Manager Scott Servais said Walker just needs to keep fine-tuning those off-speed offerings.
"It's the ability to get the secondary pitch, the finish pitch," Servais said. "He got ahead in some counts and really couldn't put them away. The curveball wasn't quite as tight, the changeup wasn't as good as last time out. But we'll keep working and getting ready for Opening Day.
"Some days it's been better than others. Today the cutter, the changeup, the curveball, he didn't really have a finish pitch. Some days that happens."

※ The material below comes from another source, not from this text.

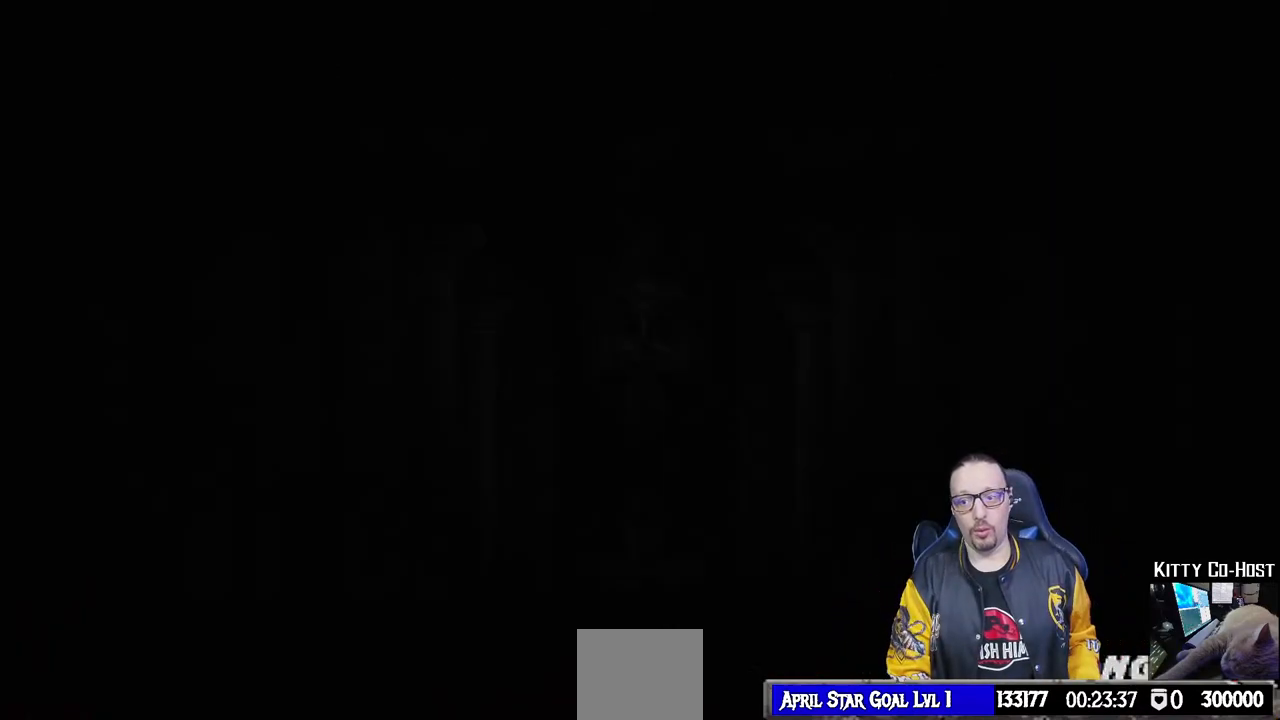
{"buttons": [], "left_stick": "center", "right_stick": "center", "events": [[383, "CROSS", "down"], [500, "CROSS", "up"]]}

Walker dominated last spring when he posted a 0.67 ERA in seven Cactus League starts, but then came out of the gate slowly in the regular season before recovering well and posting an 11-8 record and 4.56 ERA in 29 starts. This year his ERA sits at 6.88 after five spring outings, with one more warmup before things get real.
He knows other teams will mimic the Rockies' approach, so his curve must continue to be a priority.
"It wasn't as sharp as I wanted, but it helped a lot," he said. "I threw it in there and you could tell how much they were sitting on the fastball, because they were pulling every single curveball foul or hitting it off the end of the bat.
"If my changeup was sharp, then maybe I'd get out of some jams, get some ground balls and some swing and misses with it. But just forget about this one. Take the positives, learn from the negatives and move on to the next one."
The Rockies hit five doubles off Walker in his 3 2/3 innings. He did manage a 1-2-3 third, but was eventually knocked out by a two-out, two-run double by Carlos Gonzalez on his 80th pitch.
Walker issued just one walk with three strikeouts and has just two bases on balls with 16 strikeouts in 17 innings this spring. But obviously he'll need to mix his pitches better on days he doesn't have electric command with his mid-90s heat, once teams focus on the fastball.
"It happened to me last year, too," Walker said. "But I think if I can start throwing my curveball early and throw it for strikes, then maybe the scouting report will start to say, 'OK, he has a good curveball he's going to throw, so we can't just sit on the fastball. Then I can add my changeup in there, too."